• [原文]:
>>>>

Assigned Member (担当者)

2007-05-21 M.Kawaharada

Name and Institute (質問者/機関)

森井 幹雄 / 立教大学

Question (質問)

立教大学の森井です。suzaku の xis arf について質問があります。2006年4月に観測した SNR Kes 73 のスペクトルをフィットするとき、 xis0 のnormalization を 1 にfixし、xis1,2,3 のnormalization をフリーにして fit しました。すると、xis2,3 は、1 に近い値になるのですが、xis1(BI)だけ、0.78 という不自然に小さい値になってしまいます。

1.8 keVあたりのSi peak 以下で、xis1のカウントが他と比べて多い訳ではないのに、effective area は、xis1が他より大きくなっているため、xis1のnormalization が小さくなったと考えられます。

おそらく、arf が正しく作られていないのが原因と思います。解析で使用した arf は、xissimarfgen の ver 2006-08-02 を使って作成しました。xissimarfgen のparameterに、

xis_contamifile = $CALDB/data/suzaku/xis/bcf/ae_xi1_contami_20061016.fits

を設定しているので、contami 関係は取り込んでいると思うのですが、それ以外に、xiscontamicalc というコマンドもあり、xiscontamicalc と、CALDB の contami file の関係が良くわかりません。適切にcontamiの影響を取り込む手順を教えていただけませんか?

Answer from(回答の文責)

石崎 欣尚 / 首都大

Answer (答え)

>1.8 keVあたりのSi peak 以下で、xis1のカウントが他と比べて多い訳
>ではないのに、effective area は、xis1が他より大きくなっているため、
>xis1のnormalization が小さくなったと考えられます。

XIS は BI なので、多少のコンタミがあっても有効面積が低エネルギー側で多くなるのは自然です。スペクトルが低エネルギー側でほとんどカウント数に差がないのはおそらく Kes 73 が大きな吸収を受けていて、実質的に低エネルギーのX線が来ていないためでしょう。このような場合、フィットに使っているモデルを変更すればセンサ間でよりノーマリゼーションが合うものが見つかることがあります。

>おそらく、arf が正しく作られていないのが原因と思います。解析で使用した
>arf は、xissimarfgen の ver 2006-08-02 を使って作成しました。

<<<<

• [課題]: 上の原文を「Question (質問)」を含むところから書き写し、「Answer from(回答の文責)」まで書いたら止めること。文字は一つも変えない。

• [収集資料]:
>>>>

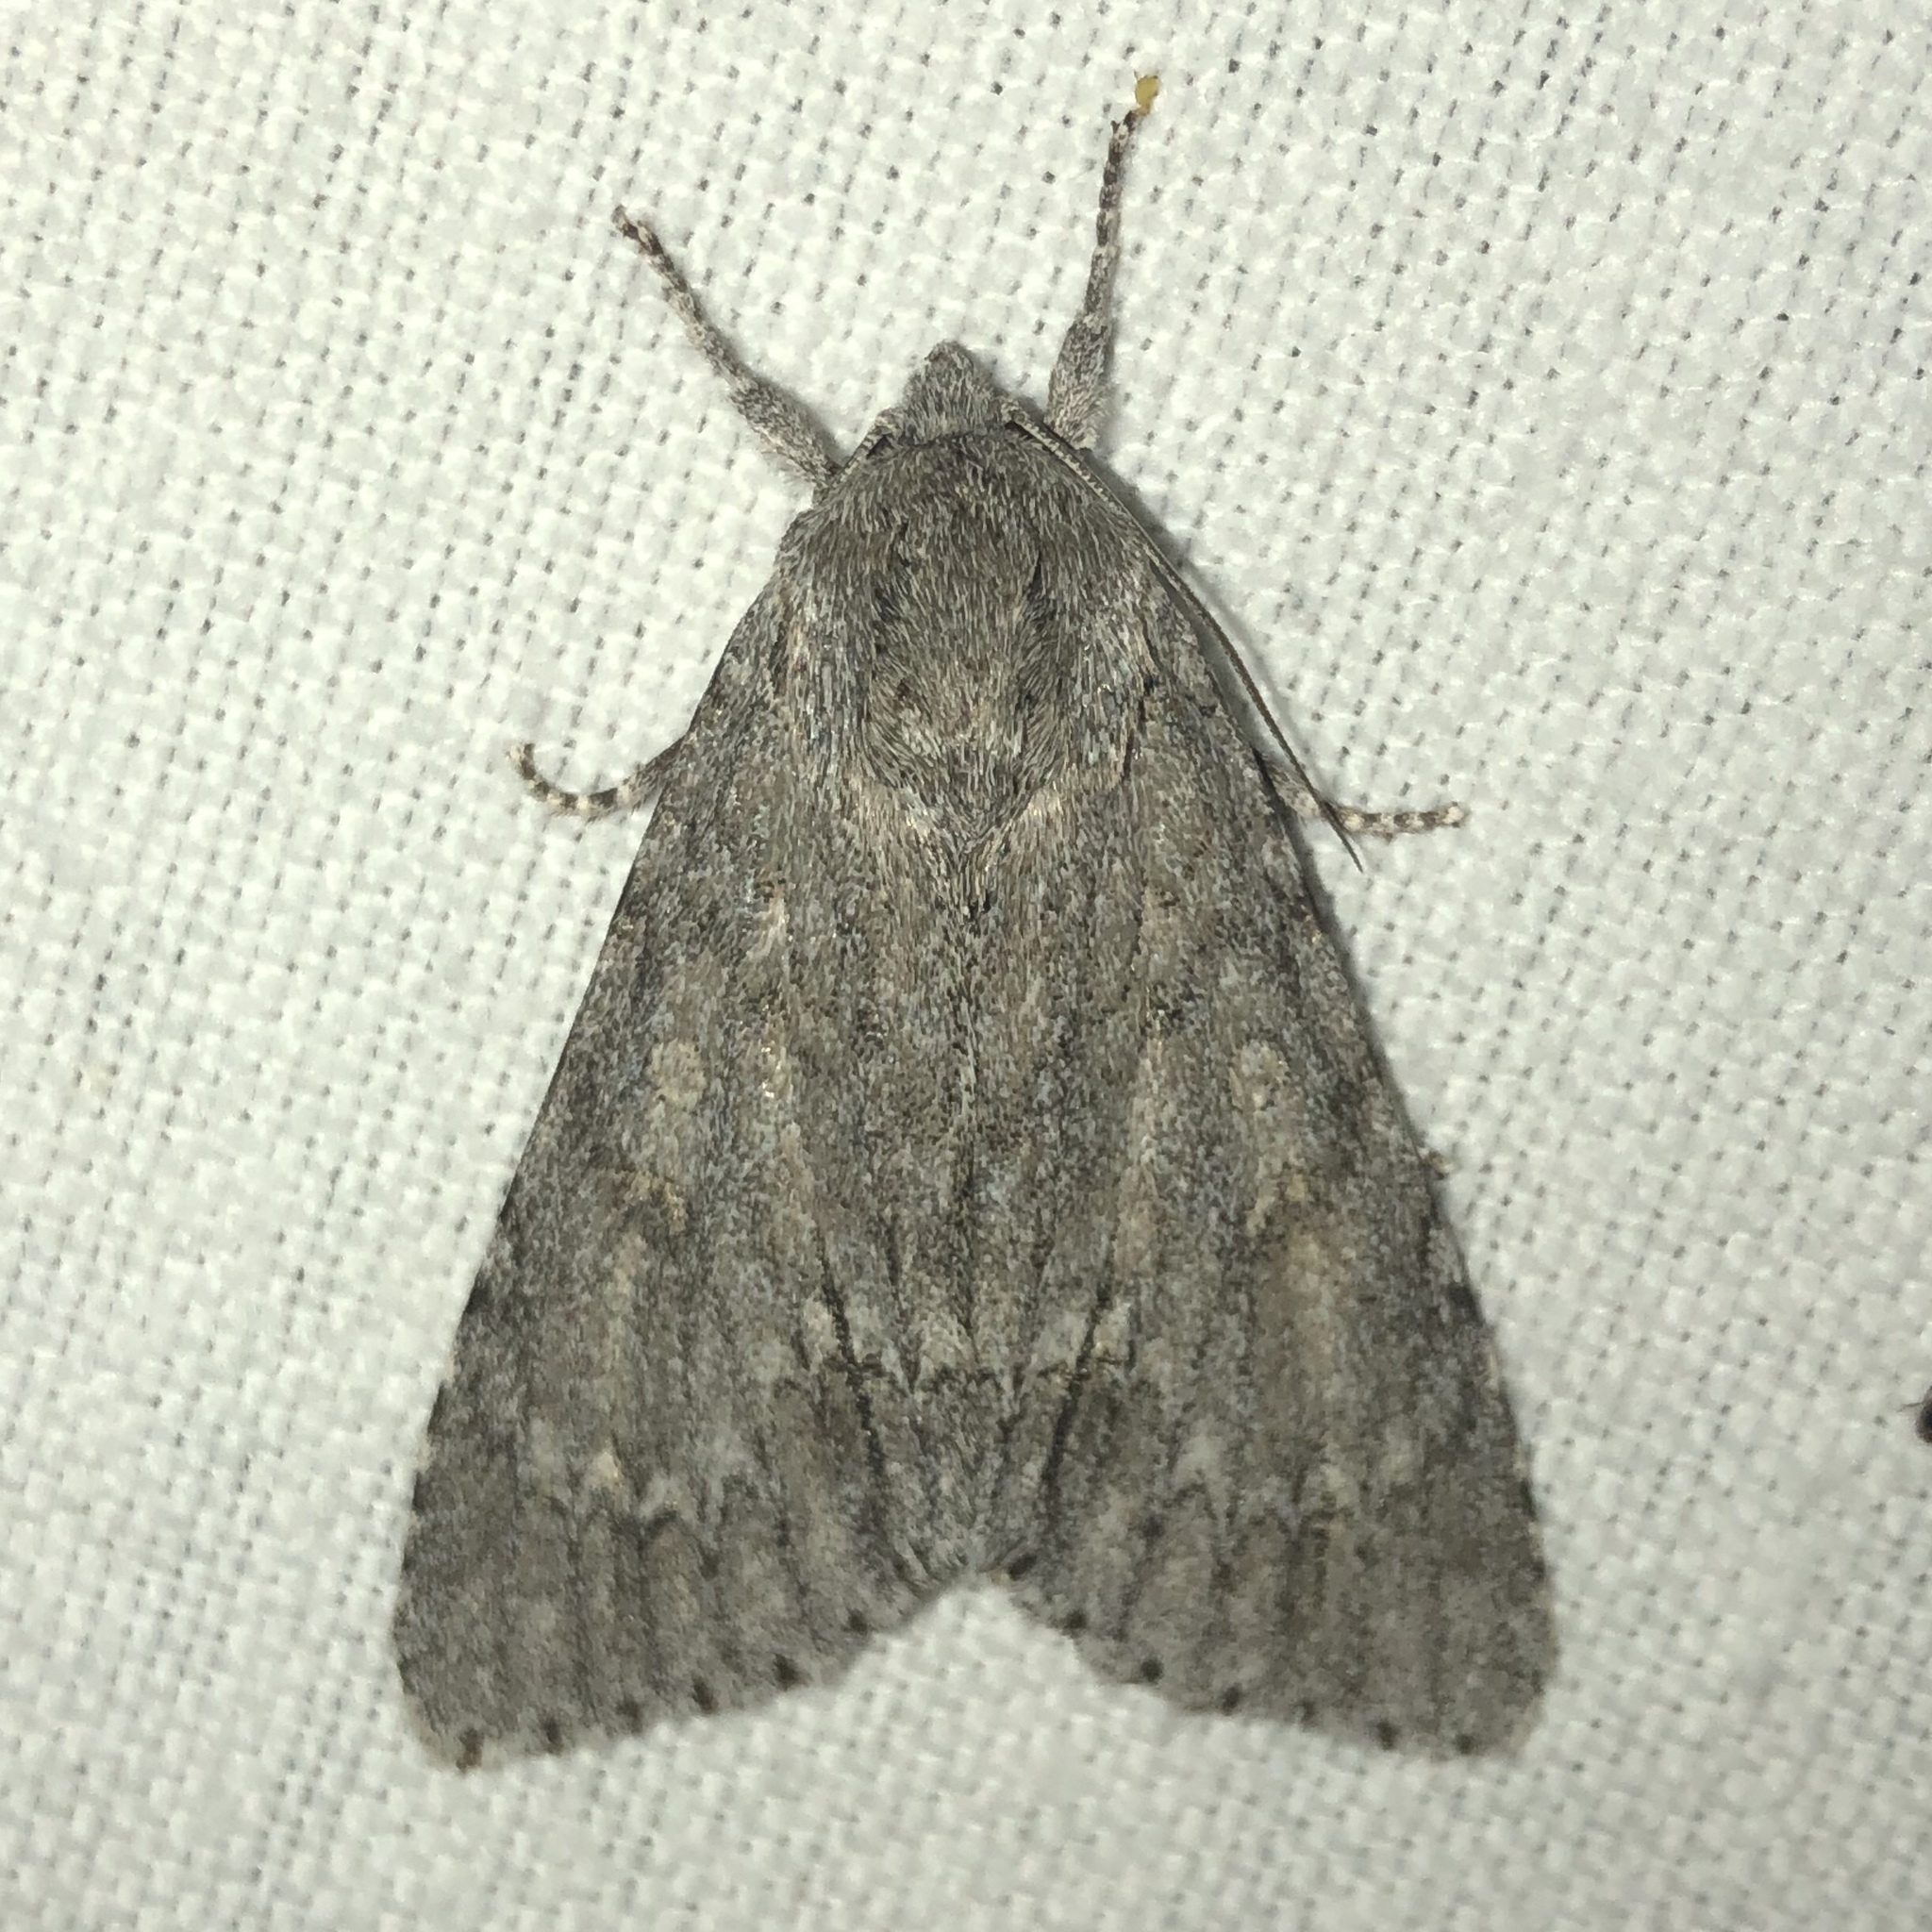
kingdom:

<<<<

• [解答]:
Question (質問)

立教大学の森井です。suzaku の xis arf について質問があります。2006年4月に観測した SNR Kes 73 のスペクトルをフィットするとき、 xis0 のnormalization を 1 にfixし、xis1,2,3 のnormalization をフリーにして fit しました。すると、xis2,3 は、1 に近い値になるのですが、xis1(BI)だけ、0.78 という不自然に小さい値になってしまいます。

1.8 keVあたりのSi peak 以下で、xis1のカウントが他と比べて多い訳ではないのに、effective area は、xis1が他より大きくなっているため、xis1のnormalization が小さくなったと考えられます。

おそらく、arf が正しく作られていないのが原因と思います。解析で使用した arf は、xissimarfgen の ver 2006-08-02 を使って作成しました。xissimarfgen のparameterに、

xis_contamifile = $CALDB/data/suzaku/xis/bcf/ae_xi1_contami_20061016.fits

を設定しているので、contami 関係は取り込んでいると思うのですが、それ以外に、xiscontamicalc というコマンドもあり、xiscontamicalc と、CALDB の contami file の関係が良くわかりません。適切にcontamiの影響を取り込む手順を教えていただけませんか?

Answer from(回答の文責)